We went on to explain that more than half of her returns come just from those interest and dividends and that she needed to remember that we're reinvesting that at low, low prices. She then says, so this actually could be a good thing for me? We couldn't congratulate that client more. She's absolutely right and there’s nothing better than the feeling you get when a client gets it!
This week on the tipping point: Are you taking the appropriate risk?We have found that the biggest question we get from people who come to us whether they're referred or they come knocking on our door, is "Am I taking enough risk to achieve my goals, or am I taking more risk than necessary?" And what we've found with most investors is they take way more risk than necessary, especially when they're within three years of achieving their retirement goals. The problem is you don't realize you're taking that risk until the market goes down.
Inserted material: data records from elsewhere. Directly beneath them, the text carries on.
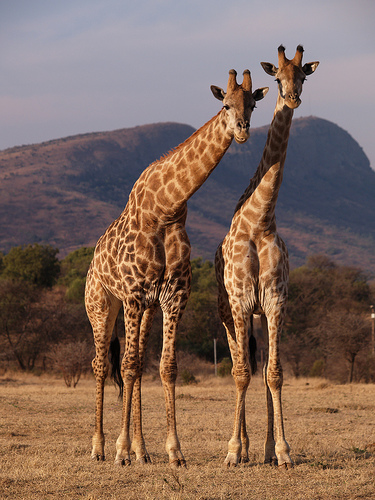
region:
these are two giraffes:
[43, 39, 342, 486]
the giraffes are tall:
[56, 41, 322, 496]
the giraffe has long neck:
[150, 68, 248, 210]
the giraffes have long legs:
[69, 322, 289, 463]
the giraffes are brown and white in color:
[37, 41, 325, 474]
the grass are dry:
[20, 474, 373, 498]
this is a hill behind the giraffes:
[298, 132, 361, 226]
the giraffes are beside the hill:
[298, 270, 365, 370]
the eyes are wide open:
[219, 101, 258, 113]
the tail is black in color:
[106, 332, 124, 367]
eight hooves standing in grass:
[80, 418, 358, 495]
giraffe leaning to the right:
[65, 64, 263, 489]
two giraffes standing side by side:
[68, 31, 336, 479]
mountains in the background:
[8, 85, 368, 209]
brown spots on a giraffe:
[88, 152, 211, 316]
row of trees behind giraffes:
[2, 230, 367, 351]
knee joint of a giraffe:
[222, 342, 299, 392]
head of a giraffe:
[266, 37, 324, 122]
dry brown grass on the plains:
[11, 377, 360, 494]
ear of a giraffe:
[209, 80, 227, 105]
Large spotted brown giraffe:
[215, 20, 346, 448]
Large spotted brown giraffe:
[46, 61, 281, 477]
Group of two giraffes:
[68, 27, 350, 482]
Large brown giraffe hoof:
[215, 414, 249, 479]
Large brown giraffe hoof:
[268, 426, 301, 476]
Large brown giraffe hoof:
[163, 416, 187, 478]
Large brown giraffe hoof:
[131, 431, 151, 471]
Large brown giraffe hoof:
[109, 429, 134, 472]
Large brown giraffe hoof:
[85, 428, 112, 465]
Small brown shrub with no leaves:
[41, 331, 97, 400]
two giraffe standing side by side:
[58, 68, 326, 492]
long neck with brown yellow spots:
[129, 97, 224, 230]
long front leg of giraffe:
[117, 299, 142, 472]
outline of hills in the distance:
[302, 103, 368, 213]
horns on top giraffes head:
[273, 36, 311, 64]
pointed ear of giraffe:
[208, 81, 227, 108]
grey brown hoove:
[222, 445, 241, 470]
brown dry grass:
[13, 394, 78, 497]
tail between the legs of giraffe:
[101, 325, 131, 393]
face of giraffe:
[219, 88, 260, 144]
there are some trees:
[16, 251, 56, 369]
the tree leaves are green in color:
[16, 244, 79, 289]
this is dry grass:
[28, 391, 60, 492]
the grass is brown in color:
[36, 401, 67, 498]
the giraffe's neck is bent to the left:
[149, 62, 259, 218]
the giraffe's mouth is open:
[234, 129, 250, 143]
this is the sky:
[25, 53, 116, 121]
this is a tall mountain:
[312, 116, 358, 261]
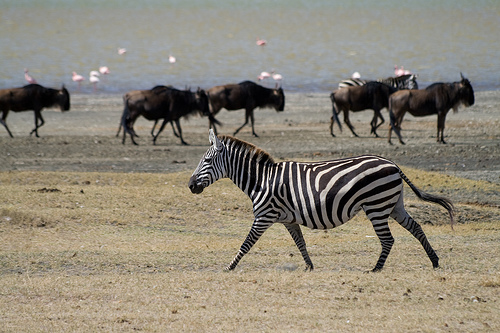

How would you even know the risk you're taking if you have multiple accounts? You'd probably think you were diversified because you have different accounts. The problem is when you look under the hood and you look at all those accounts together, a lot of that money is all concentrated in the same place and you probably don't even know it. You're thinking I have lots of accounts, lots of different investments. I'm probably diversified and you're wrong. You're not diversified. You know, it really pays to know how all your money is allocated together.